Si l’on hésite encore sur l’appellation, c’est que le phénomène est neuf: les «ghost kitchen» sont en quelque sorte les rejetons nés de l'union d'Uber Eats et des mesures sanitaires de la pandémie: des restos sans tables ni chaises ni pignon sur rue, et même sans clients sur place, en fait. Ils n’ont pour seule pièce qu’une cuisine où sont préparées les commandes, que des livreurs d’Uber Eats, Smood ou d’autres plateformes de livraison de repas à domicile viennent emporter. Le phénomène cartonne aux États-Unis et en Europe, et dans une moindre mesure en Suisse où l'on compterait une septantaine d’adresses de ce genre, selon la FRC. Ouverte en juin 2021, Crock Meal serait la plus ancienne de Lausanne, d’après ses fondateurs.
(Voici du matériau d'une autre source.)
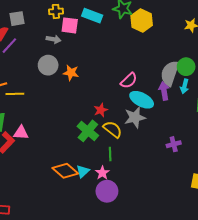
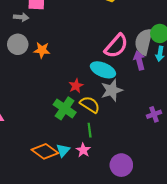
pink semicircle: (129, 81) -> (116, 46), moved, size x1.4
cyan ellipse: (142, 100) -> (103, 70), moved
purple circle: (107, 191) -> (121, 165), moved

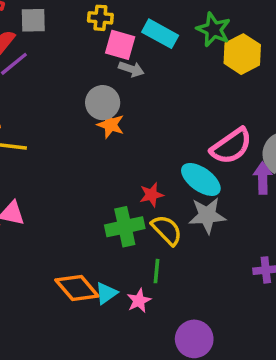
gray arrow: (21, 17) -> (131, 69), moved
gray circle: (18, 44) -> (103, 103), moved
green cross: (65, 108) -> (125, 227), turned 30

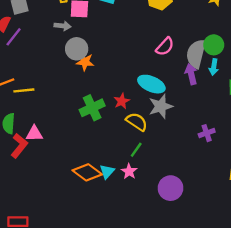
gray arrow: (131, 69) -> (63, 26), moved
pink semicircle: (231, 146) -> (165, 47), moved, size x0.7
green cross: (125, 227) -> (92, 108), moved
green line: (157, 271) -> (136, 150), turned 42

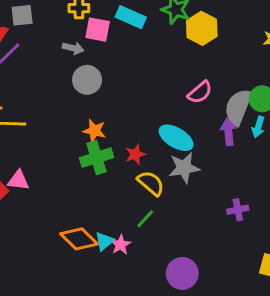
orange star: (85, 62) -> (94, 131), moved
pink star: (129, 171) -> (121, 245), moved

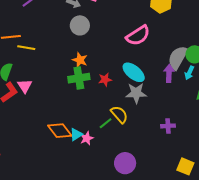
pink semicircle: (200, 92) -> (138, 36), moved, size x1.4
pink triangle: (18, 180) -> (25, 86), turned 42
yellow semicircle: (151, 183) -> (119, 114), moved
Une cuisine, mais beaucoup moins chère

Crock Meal a pris ses quartiers dans un lieu singulier: c’est l’ancienne cuisine de la cantine de l’école Mont-Olivet. Pierre Majoux, qui bossait à l'étage du dessus chez Solar Impulse, a jeté un oeil dans la pièce un jour, alors qu'il descendait des cartons. Il y a vu cet espace reconverti en débarras, avec ses équipements tout en inox qui ne demandaient qu'à rutiler à nouveau. Or la copine de Pierre, Marion Diserens, cuisinière amatrice accomplie, rêvait d’ouvrir un resto. Pourquoi pas commencer avec un tel concept, bien moins onéreux?

Quelques négociations plus tard, et après que Marion a obtenu sa patente pour exercer dans la restauration, la jeune femme ouvre sa «ghost kitchen», avant d'être rejointe par Pierre, qui a lâché son job entre temps. Bien équipée, la cuisine est ridiculement grande pour les deux cuisiniers et leur employé - un luxe que n’ont pas de nombreux restaurants.

Un concept, trois restos

Les repas sont vendus sur Uber Eats ainsi que d’autres plateformes de livraison sous trois noms de restaurants: CrockMie, pour les croque-monsieurs (Pierre est Français, faut-il le préciser), CrockBowl pour les poké bowls et enfin Smaggy, dernier restaurant virtuel créé spécialement pour les hamburgers. Oui, c’est un peu compliqué, mais «avoir plusieurs restaurants nous permet de proposer des cartes plus claires et plus cohérentes, et aussi d’augmenter nos chances d’être vus sur les applications de livraison», explique Pierre, qui précise que la plupart des «ghost kitchen» parisiennes ou londoniennes tournent avec sept ou huit noms en moyenne.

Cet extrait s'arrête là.